Vernünftig und klug scheinen weitere Punkte von Kennedys Programm: eine realistische Politik in Osteuropa, Verzicht auf die fatale „Befreiungsparole“, die, vor acht Jahren verkündet, ins Leere stieß. Uns Österreicher erfreut ein freundlicher Hinweis auf Polen, wie überhaupt der hier ausgesprochene Gedanke, die Satellitenländer langsam dem Sowjeteinfluß zu entziehen und ihre Abhängigkeit von Moskau schrittweise zu vermindern. Ob man dies allerdings so deutlich aller Welt proklamieren muß, ist eine andere Frage.,.

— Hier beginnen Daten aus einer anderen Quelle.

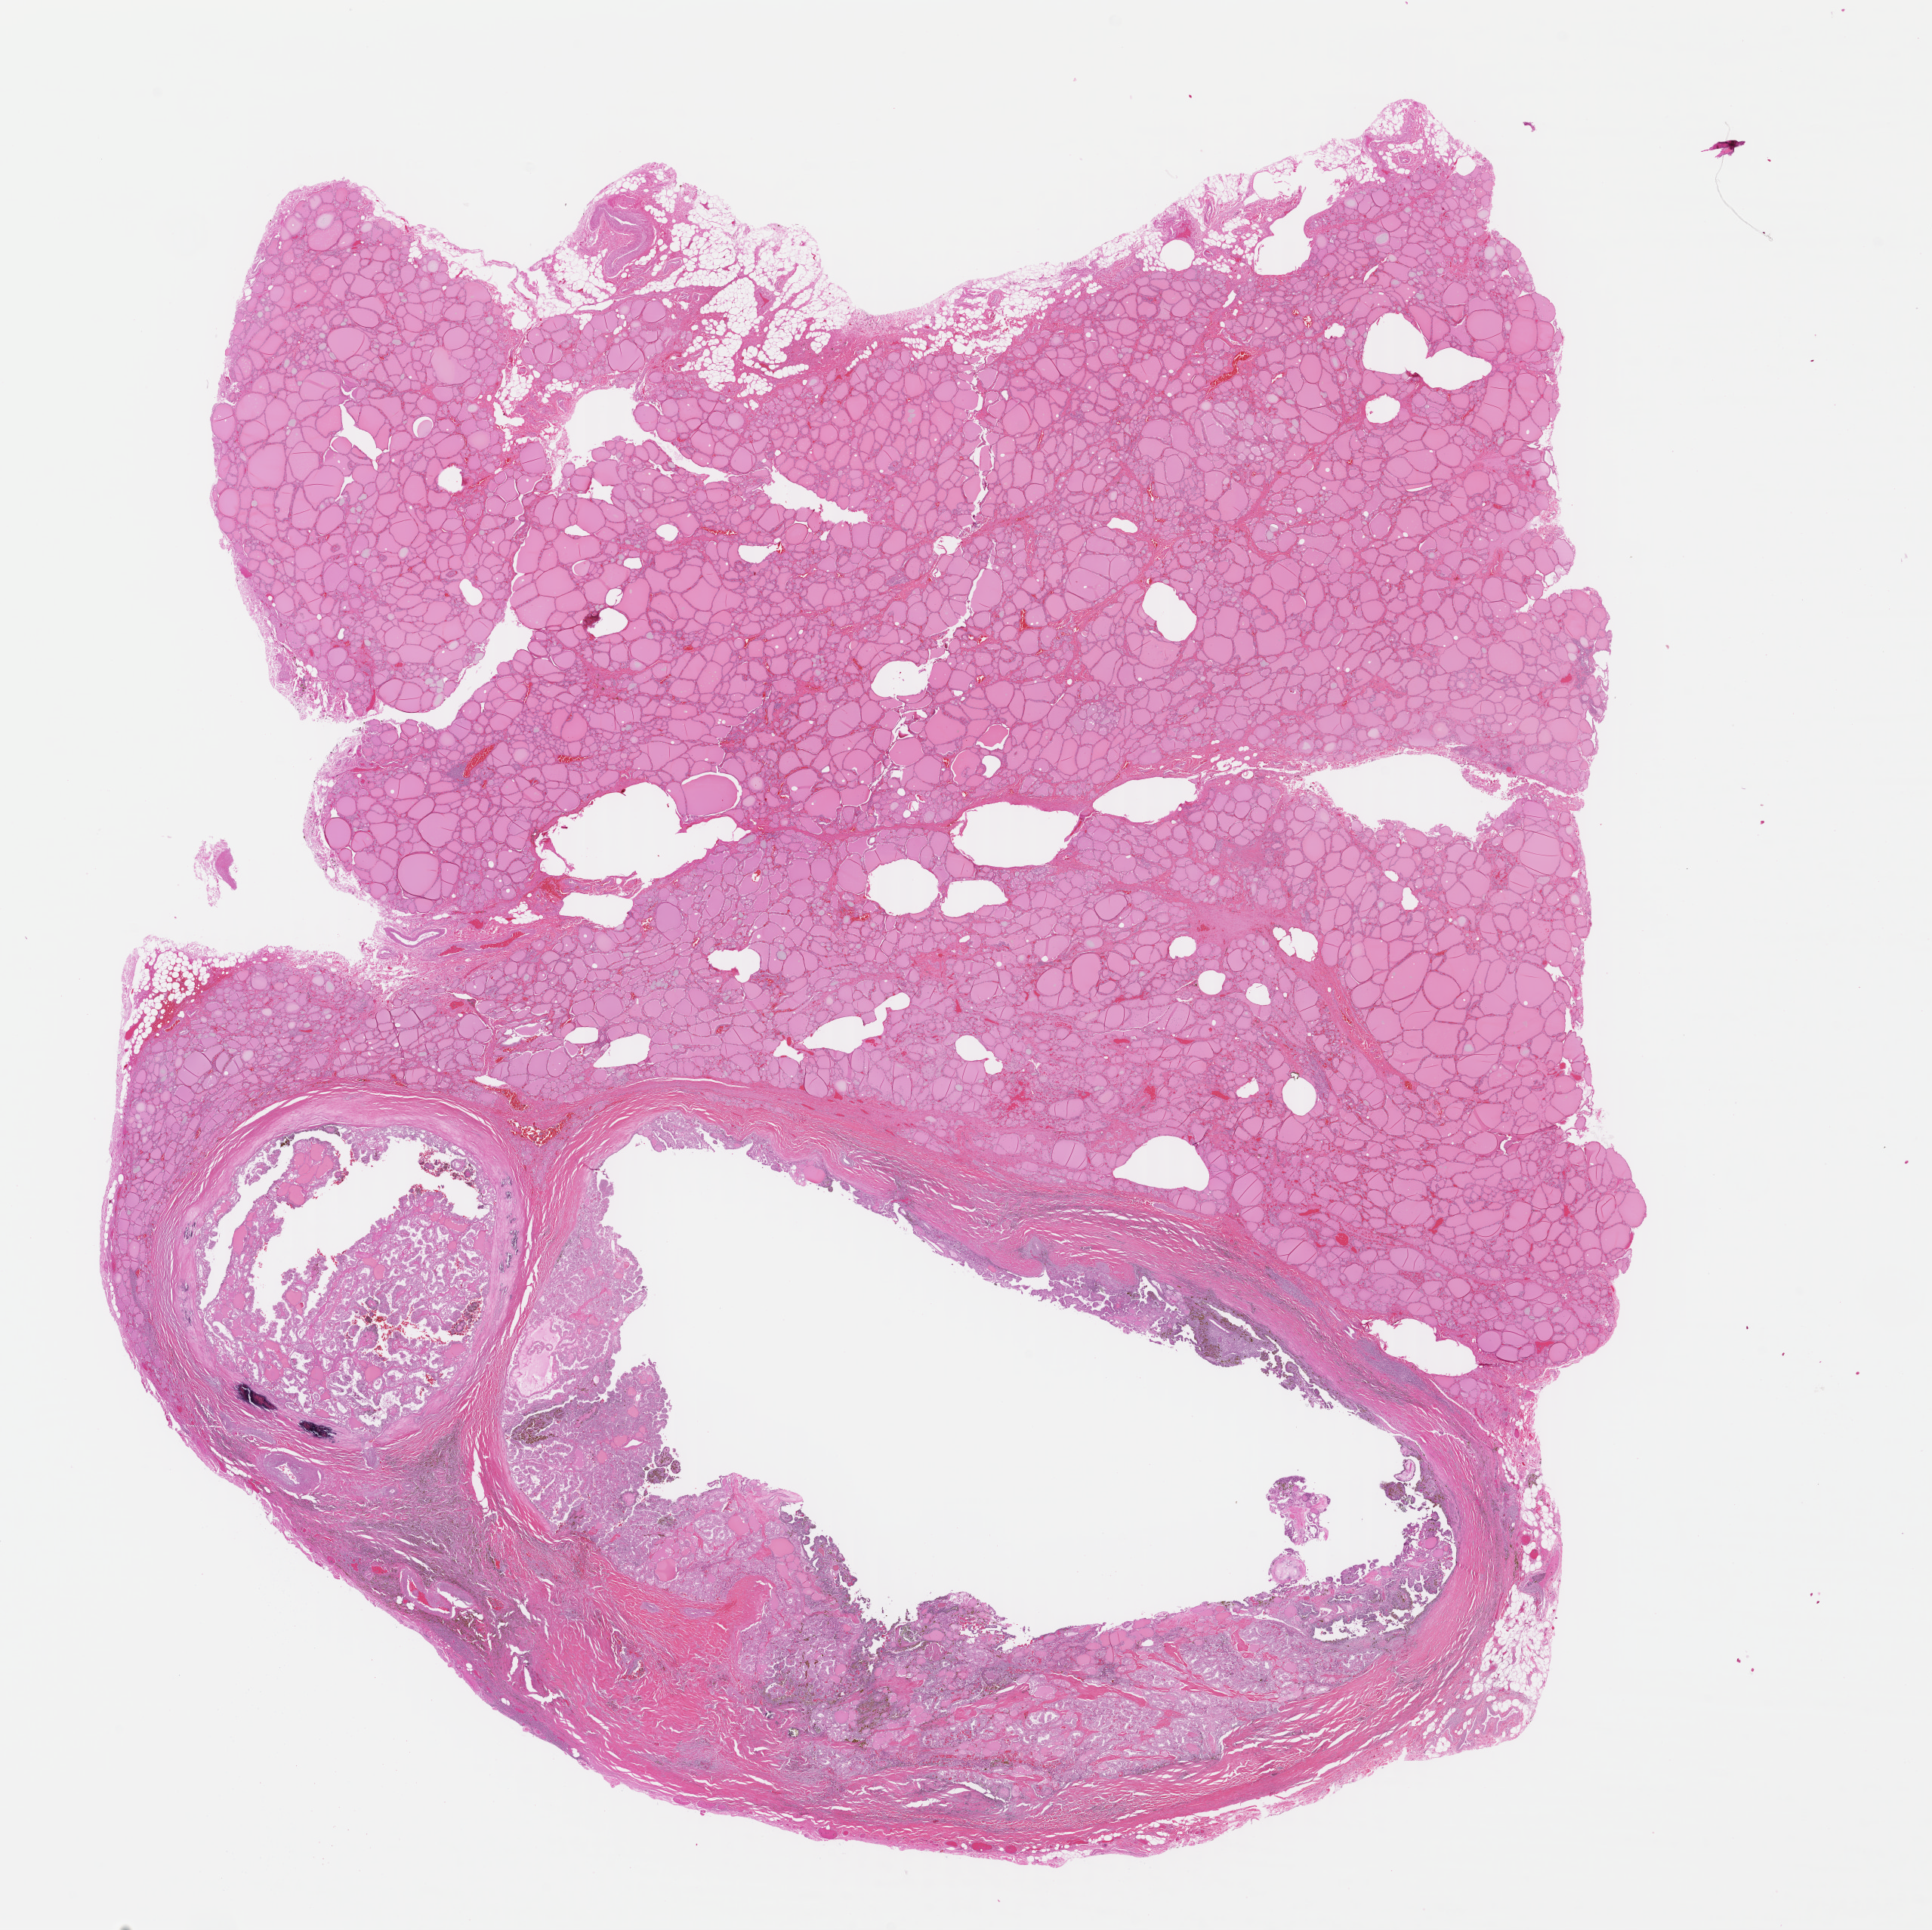
H&E whole-slide image — whole scanned area (about 20.1 x 20.1 mm, from a 40x scan) shown as a low-resolution overview, formalin-fixed paraffin-embedded (FFPE) diagnostic section, thyroid, primary tumour sample. Patient: male, age at initial diagnosis 68 years.
Diagnosis: Papillary adenocarcinoma, NOS (thyroid gland).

Kennedy scheut sich dann nicht, verbesserte Beziehungen zu Rotchina zu fordern, und schließt sein Wunschprogramm mit der Forderung eines Instituts zur Erforschung von Methoden der Rüstungskontrolle, und einer inneren Stärkung Amerikas durch eine Erziehungsreform ab. Das Ganze ist, kritisch und freundlich besehen, ein Versuch, das Fiasko einer gewissen amerikanischen Politik auszugleichen — und dem gefährlichen Zwiespalt ein Ende zu bereiten: „Der Präsident lächelt, das State Departement handelt.“ Was da heute, im Juni 1960, als Zukunftsmusik verkündet wird, war vor acht Jahren bereits von allen einsichtigen Amerikanern und ihren Freunden als dringend notwendig erkannt: damals, als Eisenhower und Dulles zu ihrer ersten Machtübernahme schritten ...

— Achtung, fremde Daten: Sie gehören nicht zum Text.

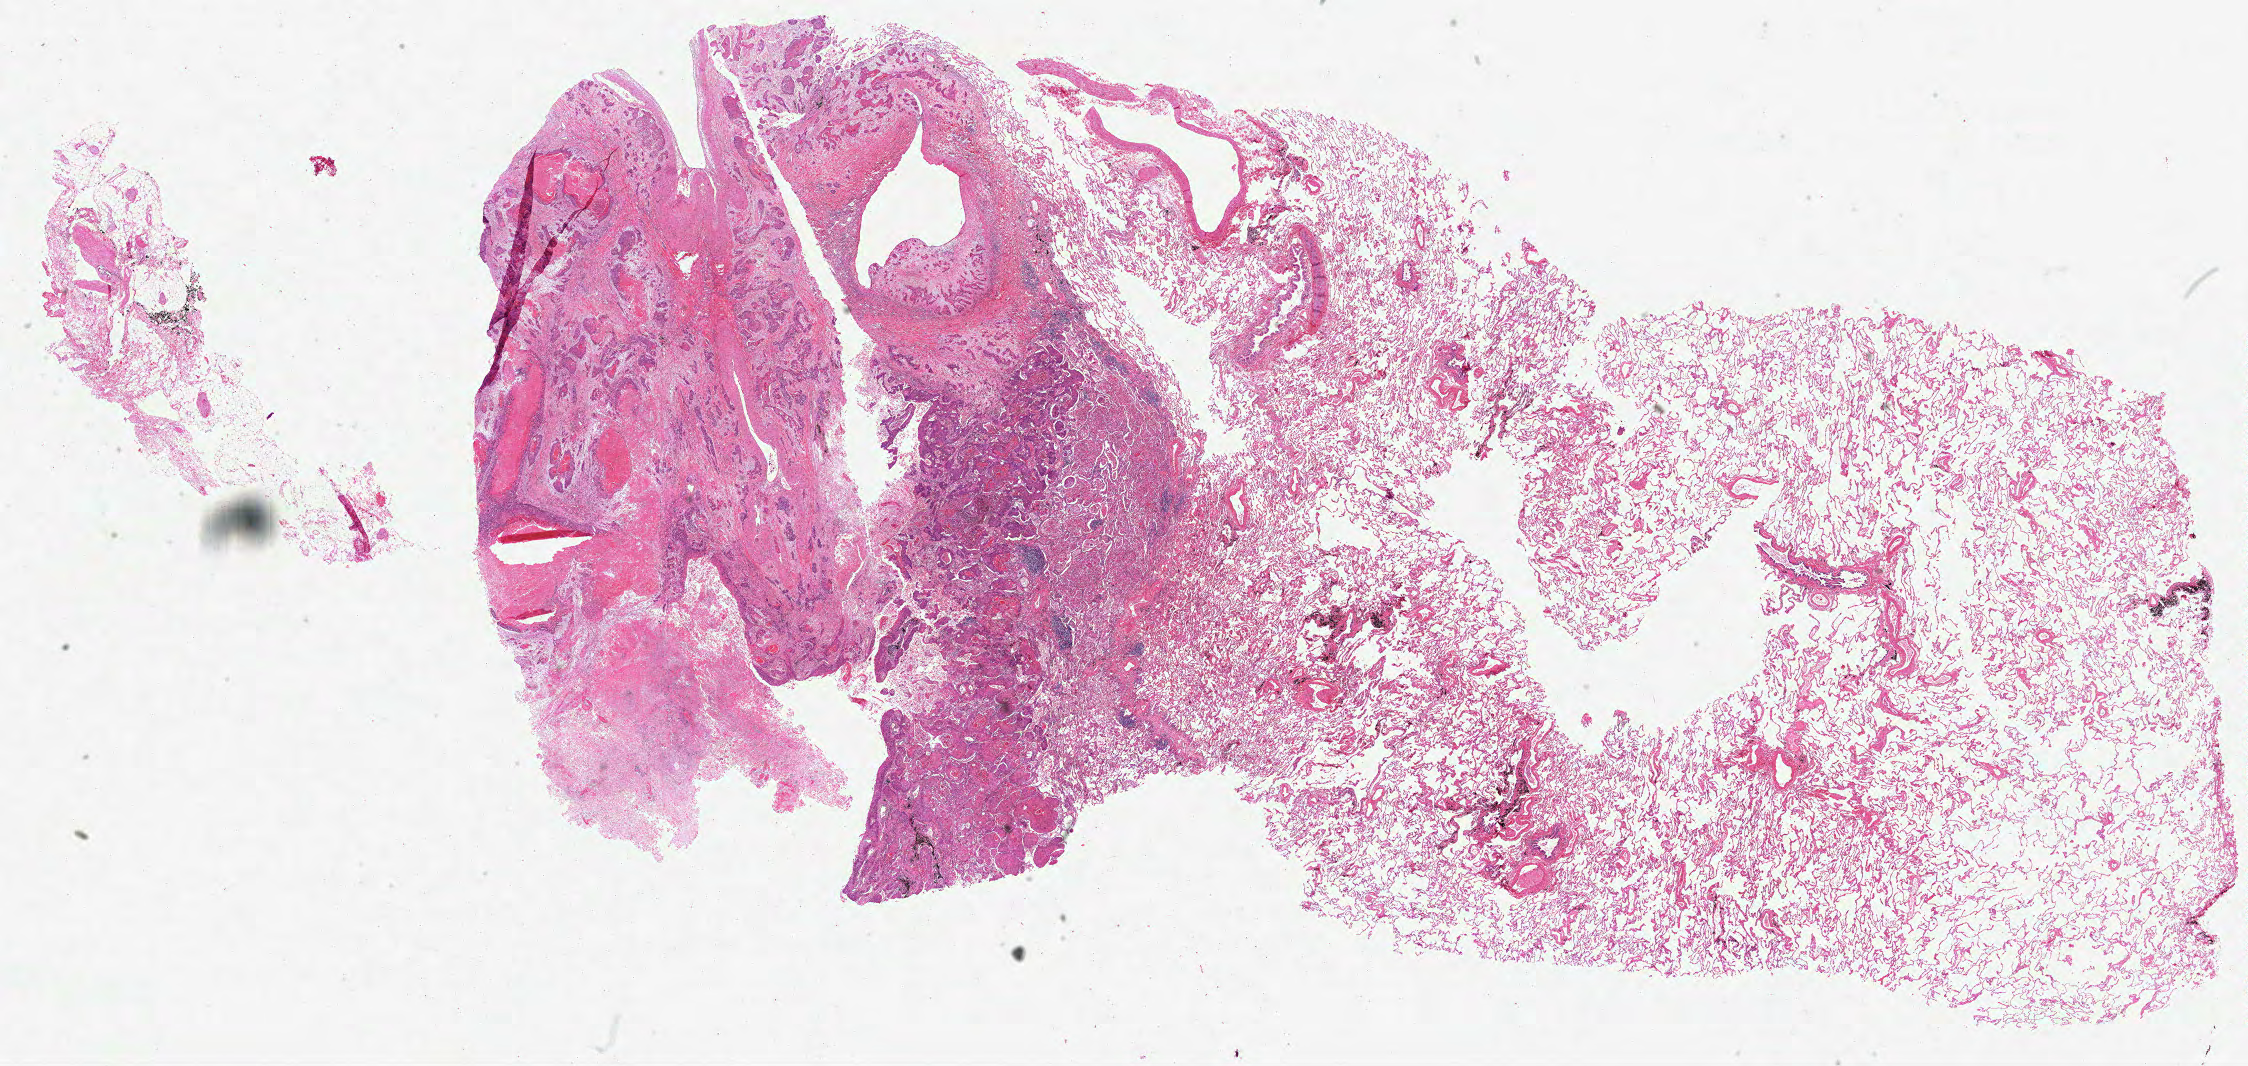
Whole-slide histology image, H&E-stained, a low-resolution overview of the entire scanned area, about 36.3 x 17.2 mm (acquisition: 40x scan), formalin-fixed paraffin-embedded (FFPE) diagnostic section, lung, primary tumour sample. Male, age 64 years at initial diagnosis.
Diagnosis: Squamous cell carcinoma, NOS (upper lobe, lung). TNM: T2 N0 M0. Laterality: right. AJCC pathologic stage: IB.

Soeben hat Staatssekretär Herter erklärt: Die Vereinigten Staaten werden nicht sobald wieder an einer Gipfelkonferenz teilnehmen. Die Zeit der spektakulären Reisen ist vorbei. Wir erinnern uns daran, daß John Foster Dulles west-licherseits diese Reise-Diplomatie so recht in Schwung brachte, mit seinen „ewigen“ Rundflügen und dringenden Besuchen bei befreundeten und gefährdeten Staatsführern in Asien und Europa. Es scheint, daß auch die Zeit der Programm-Politik vorbei ist. Nichts gegen echte Planungen: Sie gedeihen am besten im Stillen, in der großen Geduld und Umsicht, in enger Zusammenarbeit mit wirklichen Sachkennern. Sehr viel aber läßt sich einwenden gegen spektakuläre Programme und Proklamationen: Sie haben in den letzten zehn Jahren dem Westen und der freien Welt mehr geschadet als genützt. Nicht selten konnten sie vom Gegner für sich ausgeschlachtet werden, nicht selten führten sie zu Selbstfesselungen und beengten gefährlich die Aktionsfreiheit des Westens. Es ist doch kein Zufall: In einer Welt, in der alles Bedeutende und Wichtige dermaßen in Bewegung, in Fluß gekommen ist, wirken Programme dieser Art allzu leicht schulmeisterlich, vorlaut, verlegen und unsicher zugleich. Seit Wilsons berühmten und berüchtigten „14 Punkten“ hat Amerika sich selbst und die freie Welt durch fixe Programme ungewollt und unbewußt oft mehr verführt als geführt. Heute und morgen, wo so viel von der Weltpolitik der USA abhängt, darf man ihren führenden Männern in freier Freundschaft wünschen: Weniger zu reden und mehr zu handeln; nicht vorschnell, sondern nach lange überlegtem Schweigen.